This is a related question and the OP appeared to go with extreme levels of granularity. The answers gave a good overview but I gather it's still somewhat down to personal interpretations/situations as to where to draw the line. I want to know from the examples below which one best represents SRP.
Example 1
Say you have a UserService
class with the ff. methods
createUser()
updateUser()
deleteUser()
The UserService
is only "responsible" for all things you can with with the Users
. Is this a good or "minimum acceptable" implementation of SRP as it doesn't deal with Products
, Shipping
etc?
Example 2
Or, do you have to at least be one level granular like the ff. classes/methods:
CreateUserService->createUser()
UpdateUserService->updateUser()
deleteUserService->deleteUser()
This way CreateUserService
is only responsible for creating a user, nothing else. CreateUserService
may also contain other supporting methods to properly perform user creation e.g., it can have doesUserAlreadyExist()
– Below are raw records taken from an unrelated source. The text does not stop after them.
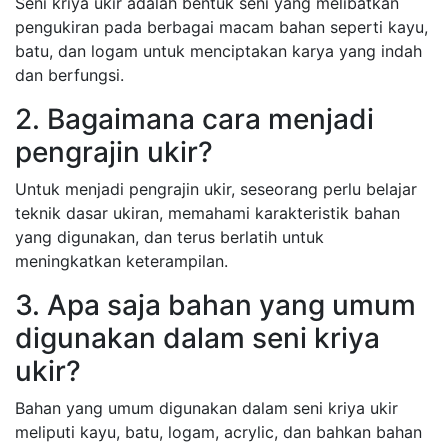
Seni kriya ukir adalah bentuk seni yang melibatkan
pengukiran pada berbagai macam bahan seperti kayu,
batu, dan logam untuk menciptakan karya yang indah
dan berfungsi.
2. Bagaimana cara menjadi
pengrajin ukir?
Untuk menjadi pengrajin ukir, seseorang perlu belajar
teknik dasar ukiran, memahami karakteristik bahan
yang digunakan, dan terus berlatih untuk
meningkatkan keterampilan.
3. Apa saja bahan yang umum
digunakan dalam seni kriya
ukir?
Bahan yang umum digunakan dalam seni kriya ukir
meliputi kayu, batu, logam, acrylic, dan bahkan bahan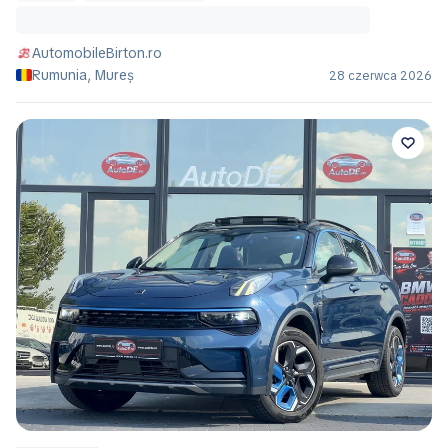
AutomobileBirton.ro
Rumunia, Mureș
28 czerwca 2026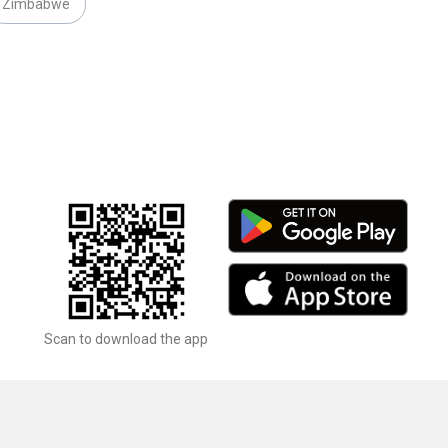
Zimbabwe
Scan to download the app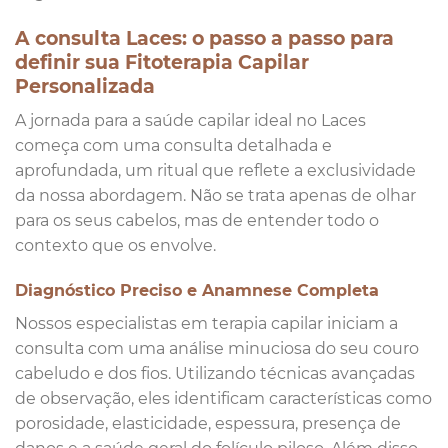
A consulta Laces: o passo a passo para
definir sua Fitoterapia Capilar
Personalizada
A jornada para a saúde capilar ideal no Laces
começa com uma consulta detalhada e
aprofundada, um ritual que reflete a exclusividade
da nossa abordagem. Não se trata apenas de olhar
para os seus cabelos, mas de entender todo o
contexto que os envolve.
Diagnóstico Preciso e Anamnese Completa
Nossos especialistas em terapia capilar iniciam a
consulta com uma análise minuciosa do seu couro
cabeludo e dos fios. Utilizando técnicas avançadas
de observação, eles identificam características como
porosidade, elasticidade, espessura, presença de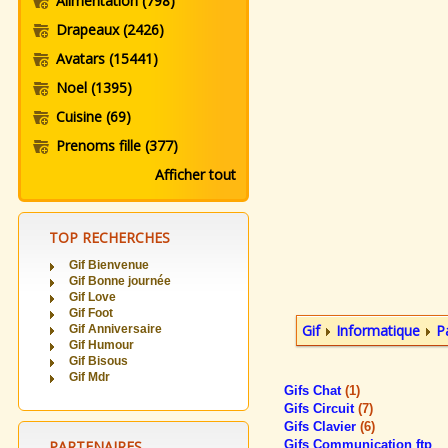
Alimentation
(798)
Drapeaux
(2426)
Avatars
(15441)
Noel
(1395)
Cuisine
(69)
Prenoms fille
(377)
Afficher tout
TOP RECHERCHES
Gif Bienvenue
Gif Bonne journée
Gif Love
Gif Foot
Gif
Informatique
P
Gif Anniversaire
Gif Humour
Gif Bisous
Gif Mdr
Gifs Chat
(1)
Gifs Circuit
(7)
Gifs Clavier
(6)
PARTENAIRES
Gifs Communication ftp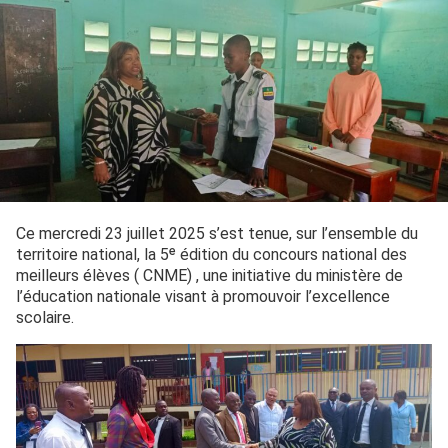
Ce mercredi 23 juillet 2025 s’est tenue, sur l’ensemble du
territoire national, la 5ᵉ édition du concours national des
meilleurs élèves ( CNME) , une initiative du ministère de
l’éducation nationale visant à promouvoir l’excellence
scolaire.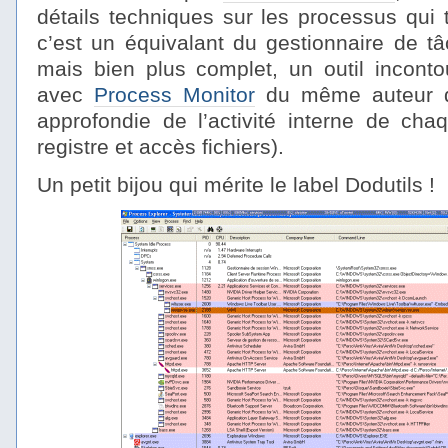
détails techniques sur les processus qui 
c’est un équivalant du gestionnaire de t
mais bien plus complet, un outil inconto
avec
Process Monitor
du même auteur q
approfondie de l’activité interne de ch
registre et accès fichiers).
Un petit bijou qui mérite le label Dodutils !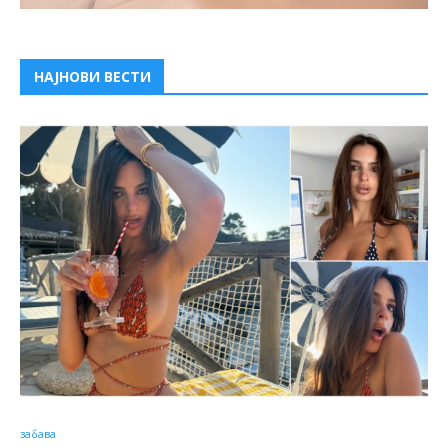
НАЈНОВИ ВЕСТИ
забава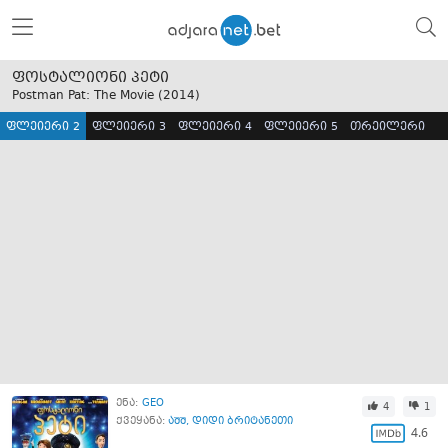
ფოსტალიონი პეტი
Postman Pat: The Movie (
2014
)
ფლეიერი 2
ფლეიერი 3
ფლეიერი 4
ფლეიერი 5
თრეილერი
ენა:
GEO
4
1
ქვეყანა:
აშშ
,
დიდი ბრიტანეთი
4.6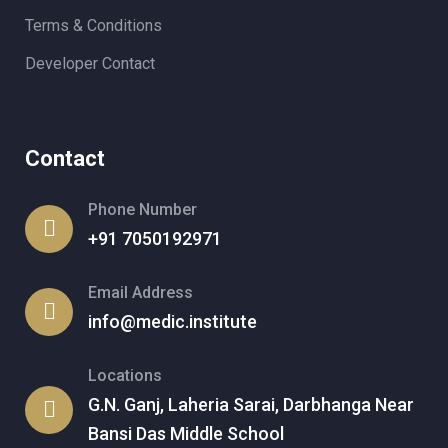
Terms & Conditions
Developer Contact
Contact
Phone Number
+91 7050192971
Email Address
info@medic.institute
Locations
G.N. Ganj, Laheria Sarai, Darbhanga Near
Bansi Das Middle School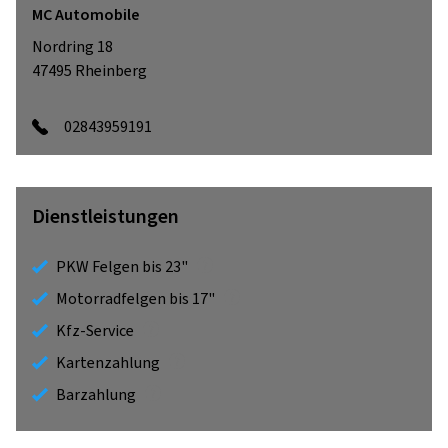
MC Automobile
Nordring 18
47495
Rheinberg
02843959191
Dienstleistungen
PKW Felgen bis 23"
Motorradfelgen bis 17"
Kfz-Service
Kartenzahlung
Barzahlung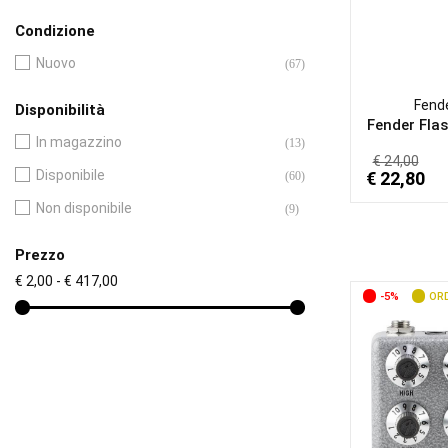
Kala
(1)
Condizione
Korg
(13)
Nuovo
(67)
Live ware
(1)
Fend
Disponibilità
RockBag by Warwick
(5)
Fender Flas
In magazzino
(13)
TC Electronic
(1)
€ 24,00
Disponibile
€ 22,80
(60)
Xvive Technology
(1)
Non disponibile
(9)
Zoom
(1)
Prezzo
€ 2,00 - € 417,00
-5%
ORD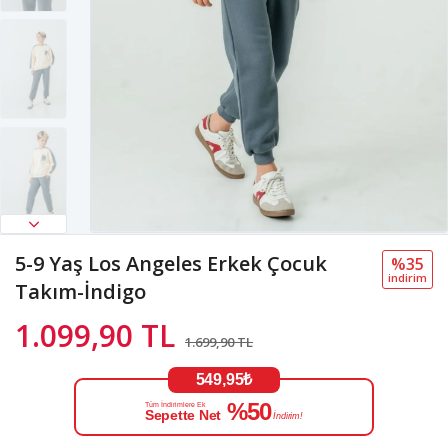
5-9 Yaş Los Angeles Erkek Çocuk
%35
i̇ndi̇ri̇m
Takım-İndigo
1.099,90 TL
1.699,90 TL
549,95₺
%50
Tüm İndirimlere Ek
Sepette Net
İndirim!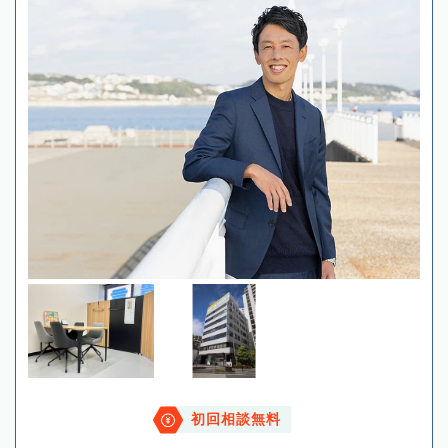
初回相談無料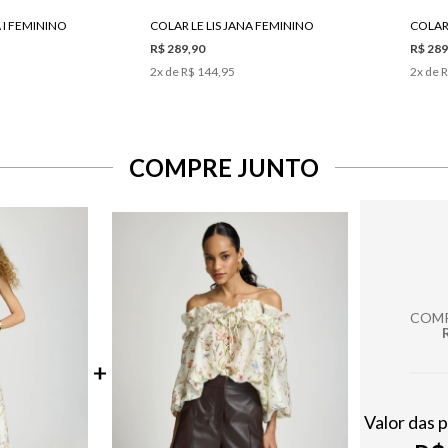
A I FEMININO
COLAR LE LIS JANA FEMININO
COLAR 
R$ 289,90
R$ 289
2
x de
R$ 144,95
2
x de
R
COMPRE JUNTO
COMP
Valor das 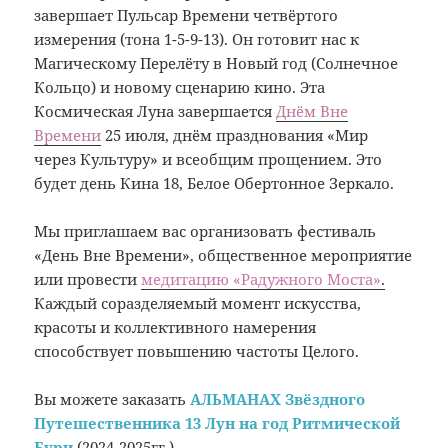
завершает Пульсар Времени четвёртого
измерения (тона 1-5-9-13). Он готовит нас к
Магическому Перелёту в Новый год (Солнечное
Кольцо) и новому сценарию кино. Эта
Космическая Луна завершается
Днём Вне
Времени
25 июля, днём празднования «Мир
через Культуру» и всеобщим прощением. Это
будет день Кина 18, Белое Обертонное Зеркало.
Мы приглашаем вас организовать фестиваль
«День Вне Времени», общественное мероприятие
или провести
медитацию «Радужного Моста»
.
Каждый соразделяемый момент искусства,
красоты и коллективного намерения
способствует повышению частоты Целого.
Вы можете заказать
АЛЬМАНАХ Звёздного
Путешественника 13 Лун на год Ритмической
Бури
(2024-2025гг.)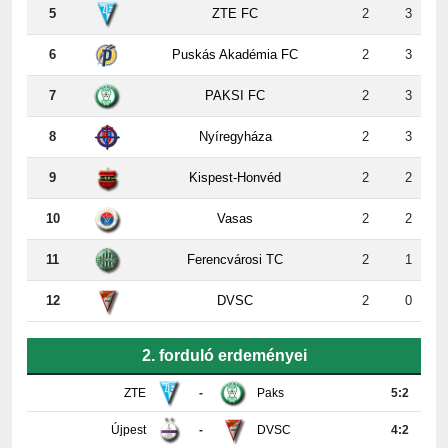
6
Puskás Akadémia FC
2
3
7
PAKSI FC
2
3
8
Nyíregyháza
2
3
9
Kispest-Honvéd
2
2
10
Vasas
2
2
11
Ferencvárosi TC
2
1
12
DVSC
2
0
2. forduló erdeményei
ZTE
-
Paks
5:2
Újpest
-
DVSC
4:2
Ferencváros
-
Vasas
0:0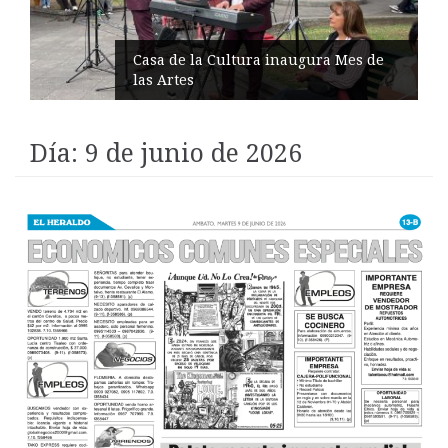
IESS entrega insulina entre reclamos
medicinales
Día:
9 de junio de 2026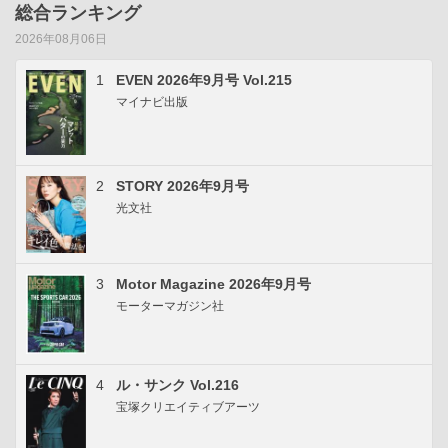
総合ランキング
2026年08月06日
1
EVEN 2026年9月号 Vol.215
マイナビ出版
2
STORY 2026年9月号
光文社
3
Motor Magazine 2026年9月号
モーターマガジン社
4
ル・サンク Vol.216
宝塚クリエイティブアーツ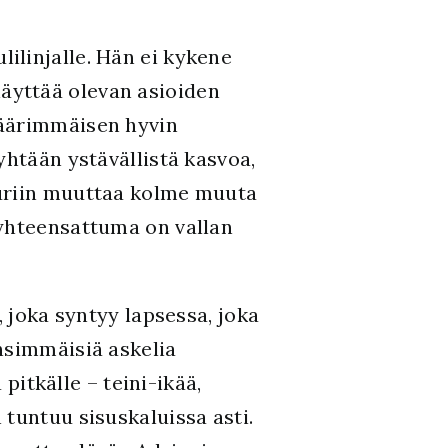
ilinjalle. Hän ei kykene
äyttää olevan asioiden
 äärimmäisen hyvin
yhtään ystävällistä kasvoa,
puriin muuttaa kolme muuta
 yhteensattuma on vallan
, joka syntyy lapsessa, joka
nsimmäisiä askelia
tkälle – teini-ikää,
tuntuu sisuskaluissa asti.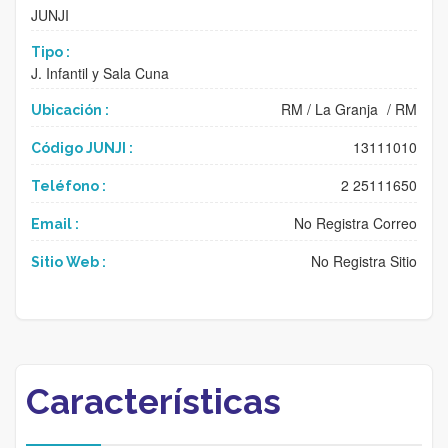
JUNJI
Tipo :
J. Infantil y Sala Cuna
RM
/
La Granja
/
RM
Ubicación :
13111010
Código JUNJI :
2 25111650
Teléfono :
No Registra Correo
Email :
No Registra Sitio
Sitio Web :
Características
method to prevent duplicates. This seems to be a better approach.
Example 3
Or, do you still go another level deep and separate the supporting methods too:
CreateUserService->createUser()
UserExistService->doesUserAlreadyExist()
This further separates the responsibility of CreateUserService
and UserExistService
My hunch tells me example #2 is the way to go but #3 isn't that far fetched. While #1 seems to be the minimum acceptable implementation.
Based on the above examples, which one is the best implementation of SRP? (or maybe there's some other implementation I missed)?